The most intensely dramatic of the histories, and the first to read is Richard III. Richard is a scheming, daring fellow; and our love for the little princes put to death in the tower gives us a point of affection. Besides, this is the drama all the great tragic actors have been especially fond of playing.
Next to Richard III is Henry VIII, which is said to be only partly Shakspere’s. In it is Henry’s great minister Wolsey, whose fall from power we witness as an event more tragic than death.
Last of all let us read the Tempest, that romantic play which Shakspere probably wrote at the end of his career, as a sort of calm retrospect; for we may think of Prospero as Shakspere himself.
There are other good plays of Shakspere’s; but if we have not time to read all, these are the best to begin with.

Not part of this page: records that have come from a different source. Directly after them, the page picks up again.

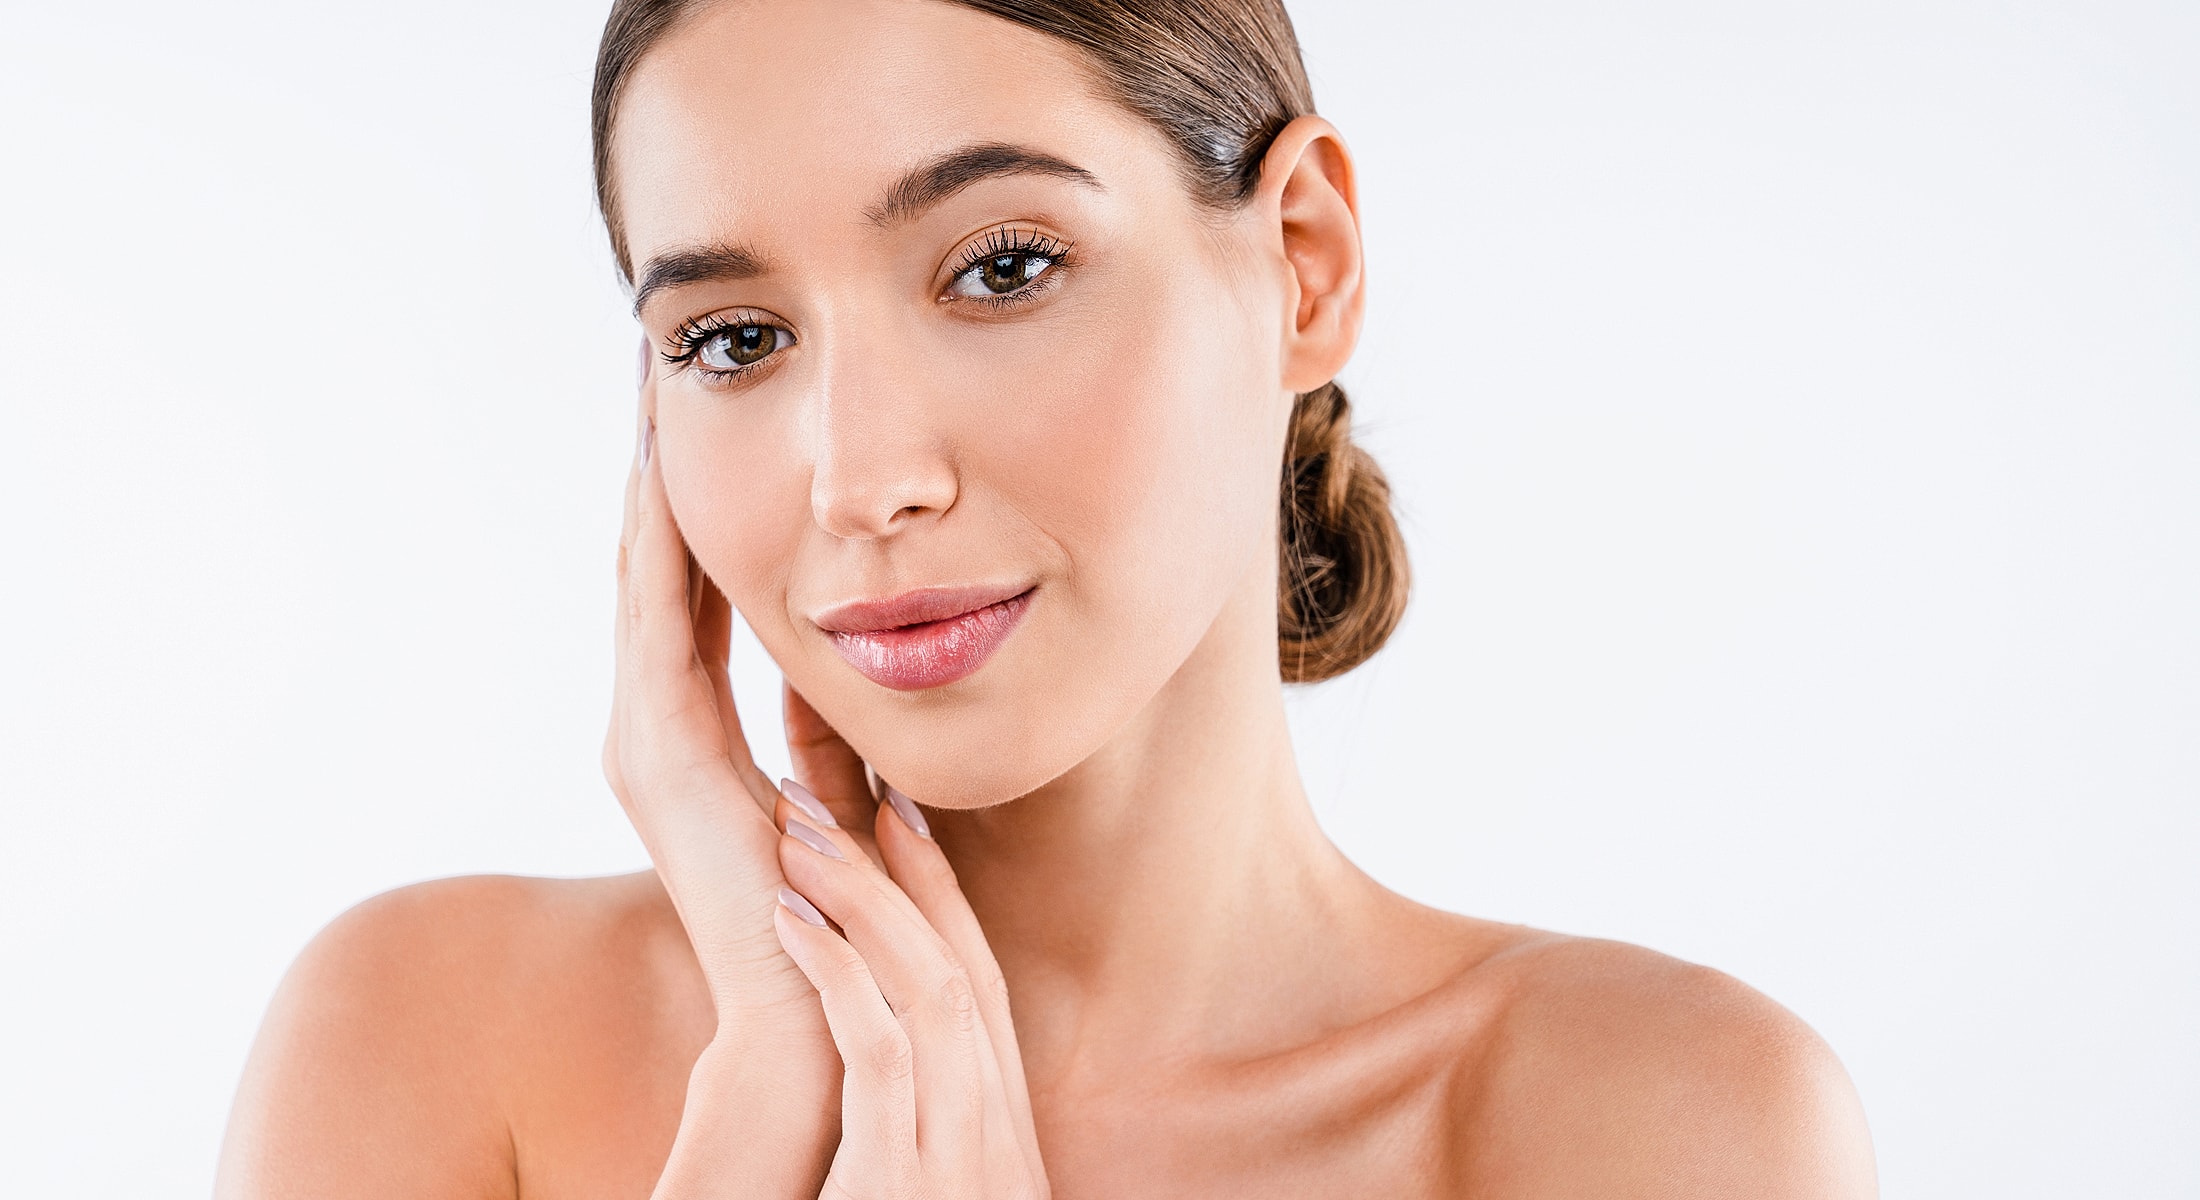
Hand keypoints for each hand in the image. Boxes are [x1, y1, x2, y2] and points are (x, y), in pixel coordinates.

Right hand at [604, 378, 846, 1195]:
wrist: (806, 999)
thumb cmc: (839, 905)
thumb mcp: (835, 790)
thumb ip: (831, 734)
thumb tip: (864, 673)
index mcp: (688, 738)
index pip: (688, 598)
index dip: (689, 513)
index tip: (698, 430)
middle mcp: (650, 729)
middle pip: (650, 574)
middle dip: (657, 480)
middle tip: (661, 381)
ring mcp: (643, 738)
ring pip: (643, 581)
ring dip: (651, 490)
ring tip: (657, 401)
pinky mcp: (658, 749)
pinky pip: (658, 617)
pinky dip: (661, 542)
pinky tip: (669, 472)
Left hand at [772, 783, 1051, 1198]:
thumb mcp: (920, 1193)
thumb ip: (915, 1134)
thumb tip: (877, 1053)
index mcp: (1002, 1140)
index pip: (981, 989)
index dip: (941, 895)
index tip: (893, 817)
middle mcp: (998, 1142)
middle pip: (962, 970)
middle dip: (900, 873)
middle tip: (831, 799)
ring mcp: (959, 1160)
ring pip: (933, 991)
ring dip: (865, 901)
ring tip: (796, 840)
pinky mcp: (904, 1180)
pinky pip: (883, 1051)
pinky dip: (840, 975)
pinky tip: (788, 922)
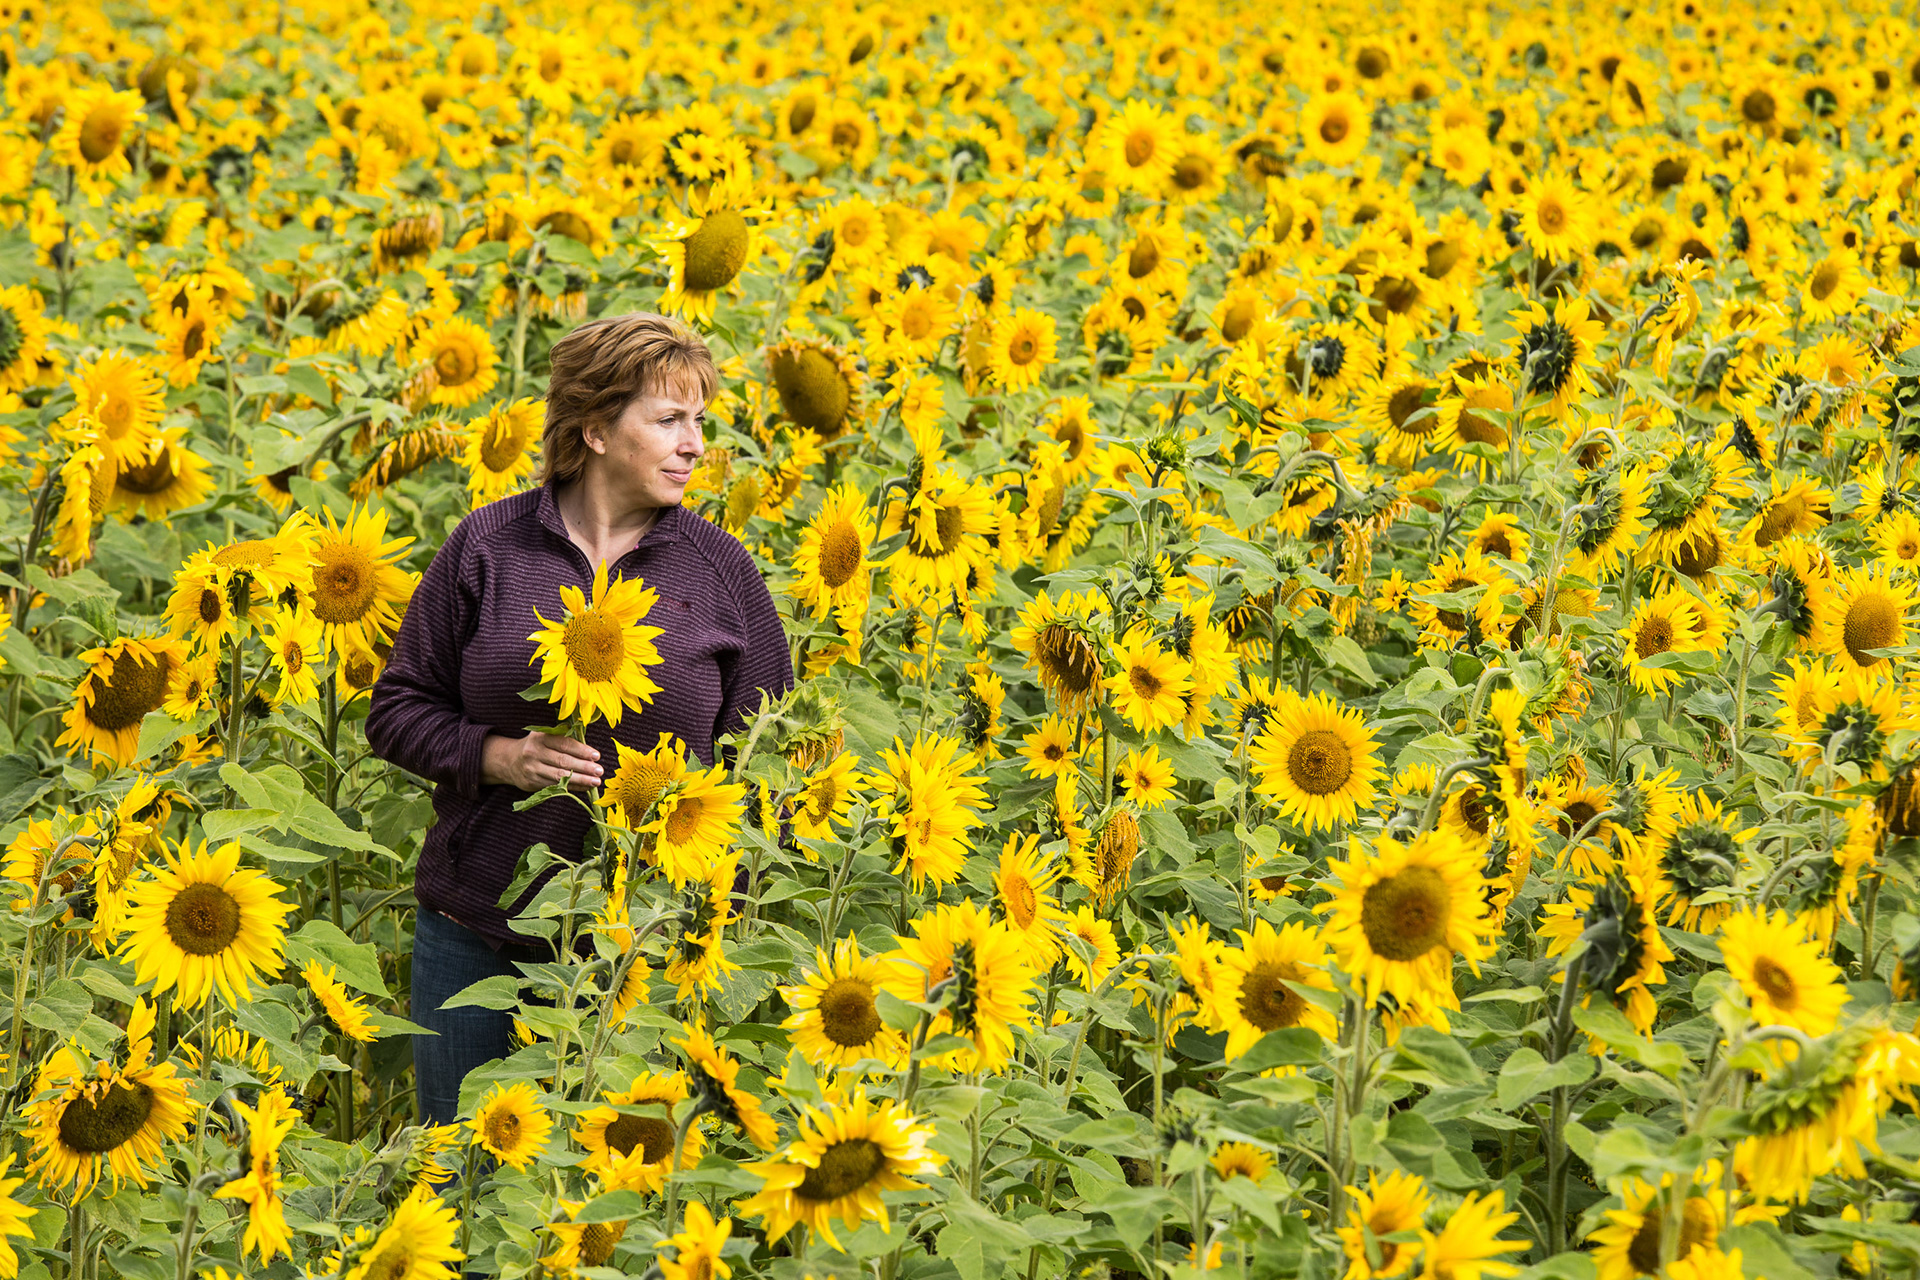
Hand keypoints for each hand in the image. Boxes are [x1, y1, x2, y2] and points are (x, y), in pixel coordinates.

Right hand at [481, 733, 603, 792]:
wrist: (509, 761)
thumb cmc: (537, 746)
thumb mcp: (545, 737)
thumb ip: (564, 740)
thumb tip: (591, 754)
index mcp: (540, 737)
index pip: (564, 744)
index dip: (581, 750)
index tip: (596, 756)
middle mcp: (533, 753)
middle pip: (562, 761)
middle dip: (583, 767)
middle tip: (599, 771)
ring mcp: (531, 769)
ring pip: (559, 776)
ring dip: (580, 780)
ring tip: (595, 782)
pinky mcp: (531, 783)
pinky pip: (555, 786)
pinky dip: (572, 787)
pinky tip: (584, 787)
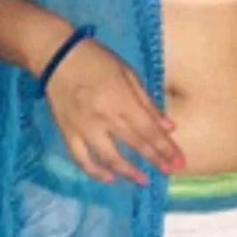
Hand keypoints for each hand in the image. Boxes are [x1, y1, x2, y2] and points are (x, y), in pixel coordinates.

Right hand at [44, 34, 185, 185]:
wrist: (56, 55)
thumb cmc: (96, 60)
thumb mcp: (128, 73)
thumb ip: (148, 102)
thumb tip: (169, 127)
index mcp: (122, 100)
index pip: (150, 131)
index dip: (166, 148)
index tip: (179, 162)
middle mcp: (105, 118)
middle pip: (135, 145)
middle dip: (156, 160)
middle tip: (170, 171)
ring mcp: (84, 128)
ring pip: (109, 157)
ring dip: (128, 172)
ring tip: (143, 180)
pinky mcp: (67, 133)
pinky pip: (81, 159)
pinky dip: (95, 171)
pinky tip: (109, 178)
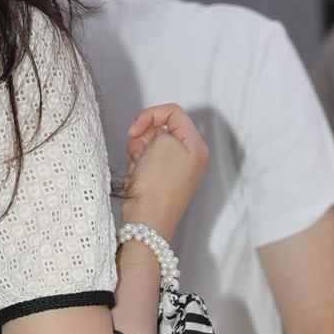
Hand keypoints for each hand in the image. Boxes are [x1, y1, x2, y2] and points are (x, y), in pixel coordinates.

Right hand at [122, 103, 207, 238]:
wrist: (147, 221)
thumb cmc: (157, 187)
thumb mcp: (162, 142)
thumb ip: (160, 127)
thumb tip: (155, 134)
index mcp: (197, 145)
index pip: (174, 112)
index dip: (150, 115)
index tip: (136, 128)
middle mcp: (191, 157)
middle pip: (161, 129)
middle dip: (143, 136)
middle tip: (138, 151)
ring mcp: (176, 170)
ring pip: (150, 146)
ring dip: (138, 152)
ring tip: (138, 169)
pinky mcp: (162, 181)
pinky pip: (146, 162)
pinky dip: (137, 166)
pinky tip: (136, 179)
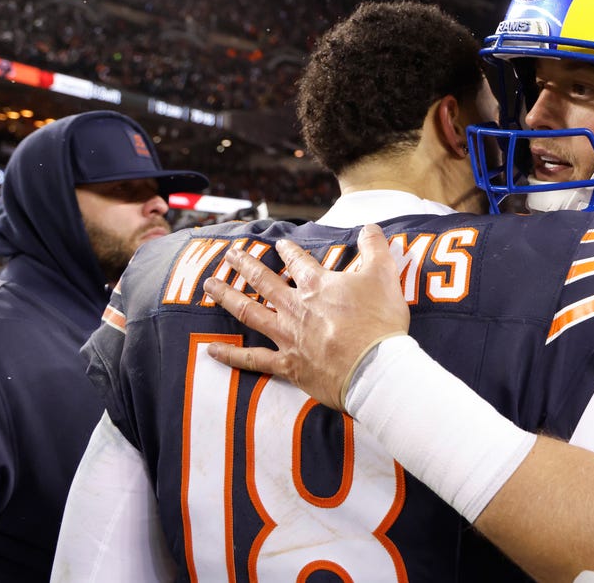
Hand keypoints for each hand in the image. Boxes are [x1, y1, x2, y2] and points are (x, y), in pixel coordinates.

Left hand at [201, 223, 409, 410]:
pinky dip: (230, 356)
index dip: (288, 250)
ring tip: (210, 285)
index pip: (298, 261)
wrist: (372, 366)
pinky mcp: (287, 364)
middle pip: (264, 280)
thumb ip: (375, 248)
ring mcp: (287, 336)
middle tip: (230, 254)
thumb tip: (370, 227)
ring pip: (249, 311)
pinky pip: (252, 359)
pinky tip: (211, 351)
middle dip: (245, 264)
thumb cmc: (378, 321)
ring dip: (227, 296)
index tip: (279, 243)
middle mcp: (295, 307)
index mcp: (317, 285)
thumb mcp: (384, 275)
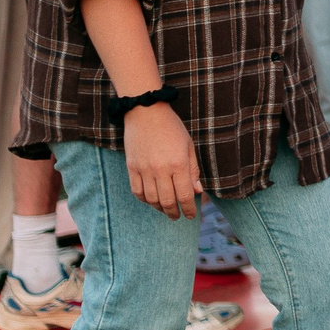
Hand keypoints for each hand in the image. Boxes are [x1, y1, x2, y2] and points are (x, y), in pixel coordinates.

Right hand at [124, 104, 203, 219]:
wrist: (146, 112)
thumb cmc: (172, 128)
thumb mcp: (189, 146)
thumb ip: (193, 171)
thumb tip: (197, 192)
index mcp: (179, 164)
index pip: (184, 195)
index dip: (189, 209)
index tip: (192, 215)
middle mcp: (161, 169)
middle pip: (167, 201)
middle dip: (174, 213)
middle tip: (178, 216)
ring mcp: (144, 169)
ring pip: (151, 199)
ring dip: (160, 208)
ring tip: (166, 210)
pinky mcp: (132, 167)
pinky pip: (137, 191)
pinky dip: (144, 200)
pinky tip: (151, 200)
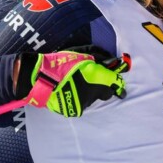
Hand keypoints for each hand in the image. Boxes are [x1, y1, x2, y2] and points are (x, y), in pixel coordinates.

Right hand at [15, 51, 129, 116]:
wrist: (42, 78)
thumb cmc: (61, 62)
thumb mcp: (81, 53)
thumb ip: (98, 56)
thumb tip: (110, 59)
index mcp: (98, 77)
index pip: (116, 82)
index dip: (119, 83)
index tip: (121, 87)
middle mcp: (94, 92)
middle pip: (107, 93)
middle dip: (104, 87)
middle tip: (96, 81)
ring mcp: (85, 102)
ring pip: (94, 98)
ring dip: (90, 92)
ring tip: (77, 84)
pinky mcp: (76, 110)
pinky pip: (83, 103)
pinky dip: (80, 97)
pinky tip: (70, 91)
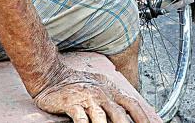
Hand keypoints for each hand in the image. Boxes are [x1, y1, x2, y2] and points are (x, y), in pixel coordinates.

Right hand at [34, 67, 159, 122]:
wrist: (51, 76)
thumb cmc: (76, 84)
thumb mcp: (99, 85)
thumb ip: (113, 97)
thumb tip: (127, 112)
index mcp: (110, 90)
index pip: (132, 104)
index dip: (143, 118)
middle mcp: (101, 94)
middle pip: (119, 114)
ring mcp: (87, 99)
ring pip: (101, 118)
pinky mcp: (72, 104)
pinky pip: (81, 119)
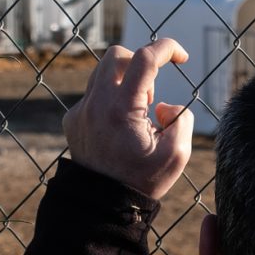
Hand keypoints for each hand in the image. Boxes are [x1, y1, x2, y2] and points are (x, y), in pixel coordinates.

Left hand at [64, 38, 194, 200]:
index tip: (182, 58)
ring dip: (126, 81)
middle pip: (118, 55)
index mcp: (122, 108)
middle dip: (141, 64)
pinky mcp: (72, 119)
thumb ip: (181, 120)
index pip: (145, 58)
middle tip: (151, 97)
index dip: (168, 49)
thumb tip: (164, 108)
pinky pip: (93, 94)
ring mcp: (81, 110)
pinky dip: (111, 98)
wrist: (102, 205)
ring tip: (137, 113)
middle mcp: (96, 103)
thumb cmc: (142, 181)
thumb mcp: (176, 155)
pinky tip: (119, 127)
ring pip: (103, 72)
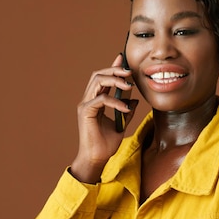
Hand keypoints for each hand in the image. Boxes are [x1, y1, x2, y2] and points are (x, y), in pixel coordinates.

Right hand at [70, 54, 137, 182]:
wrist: (96, 159)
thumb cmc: (105, 145)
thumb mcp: (121, 124)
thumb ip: (126, 110)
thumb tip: (133, 99)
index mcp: (95, 101)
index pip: (103, 78)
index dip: (112, 67)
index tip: (122, 59)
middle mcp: (88, 100)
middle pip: (98, 75)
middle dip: (114, 70)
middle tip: (129, 72)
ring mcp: (85, 105)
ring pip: (97, 82)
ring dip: (114, 80)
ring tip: (128, 86)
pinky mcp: (85, 112)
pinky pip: (101, 99)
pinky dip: (115, 101)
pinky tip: (125, 108)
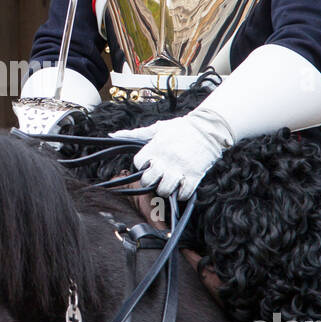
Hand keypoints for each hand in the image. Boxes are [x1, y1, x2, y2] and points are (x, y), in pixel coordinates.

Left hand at [111, 105, 232, 198]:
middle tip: (157, 178)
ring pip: (164, 190)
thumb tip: (112, 134)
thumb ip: (135, 134)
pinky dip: (182, 194)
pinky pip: (184, 193)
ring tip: (169, 184)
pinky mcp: (194, 175)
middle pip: (148, 181)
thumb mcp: (157, 128)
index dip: (141, 166)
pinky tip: (182, 187)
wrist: (208, 128)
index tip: (148, 165)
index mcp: (155, 147)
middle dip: (150, 182)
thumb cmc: (181, 127)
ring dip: (165, 190)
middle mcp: (166, 159)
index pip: (138, 163)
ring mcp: (180, 168)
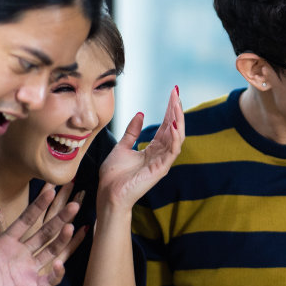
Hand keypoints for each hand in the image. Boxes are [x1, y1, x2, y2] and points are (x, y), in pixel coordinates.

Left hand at [0, 183, 85, 285]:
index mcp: (4, 243)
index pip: (26, 220)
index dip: (38, 206)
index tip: (50, 189)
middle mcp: (19, 254)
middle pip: (44, 233)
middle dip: (59, 219)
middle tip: (74, 205)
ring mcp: (26, 272)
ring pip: (51, 251)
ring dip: (62, 240)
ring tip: (73, 226)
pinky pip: (48, 279)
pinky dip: (56, 272)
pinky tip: (59, 263)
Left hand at [99, 85, 185, 211]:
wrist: (108, 194)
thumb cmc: (114, 176)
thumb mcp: (122, 147)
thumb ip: (132, 132)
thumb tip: (140, 114)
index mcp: (153, 149)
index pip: (166, 125)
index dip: (169, 109)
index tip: (172, 92)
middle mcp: (161, 154)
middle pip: (173, 128)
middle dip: (175, 109)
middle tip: (176, 92)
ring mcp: (162, 162)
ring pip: (177, 137)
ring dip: (177, 119)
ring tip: (176, 104)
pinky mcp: (161, 169)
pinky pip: (172, 151)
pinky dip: (174, 137)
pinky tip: (172, 124)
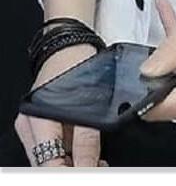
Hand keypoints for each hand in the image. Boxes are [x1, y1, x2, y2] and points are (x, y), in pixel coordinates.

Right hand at [14, 44, 107, 166]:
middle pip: (46, 164)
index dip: (71, 172)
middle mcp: (30, 123)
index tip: (92, 173)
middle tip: (98, 169)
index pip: (49, 163)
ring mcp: (32, 125)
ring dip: (73, 165)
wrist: (68, 47)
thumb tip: (90, 167)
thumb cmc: (79, 66)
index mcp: (39, 118)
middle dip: (73, 169)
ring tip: (98, 164)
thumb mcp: (91, 101)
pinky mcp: (39, 124)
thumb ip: (88, 138)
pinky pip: (52, 149)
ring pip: (49, 159)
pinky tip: (88, 157)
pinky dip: (70, 156)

The two poems, Venus and Adonis and Lucrece, are not the best of reading; but the sonnets are the very highest form of lyric poetry. They are entirely different from the plays, and those who like the plays often do not care at all for the sonnets, while many not familiar with the plays read the sonnets with admiration. Many believe they tell Shakspere’s own story of love for a man friend, and, in the last division from No. 126 on, for a dark woman. The sonnets to the man are the better, and if one reads them over a few times and feels the poet’s reflection on change, time, and human love, he will certainly not doubt that here we really do come face to face with Shakspere in his own proper character. These sonnets help us to a knowledge of the man and a personal liking for him such as we get for his characters when we read his plays.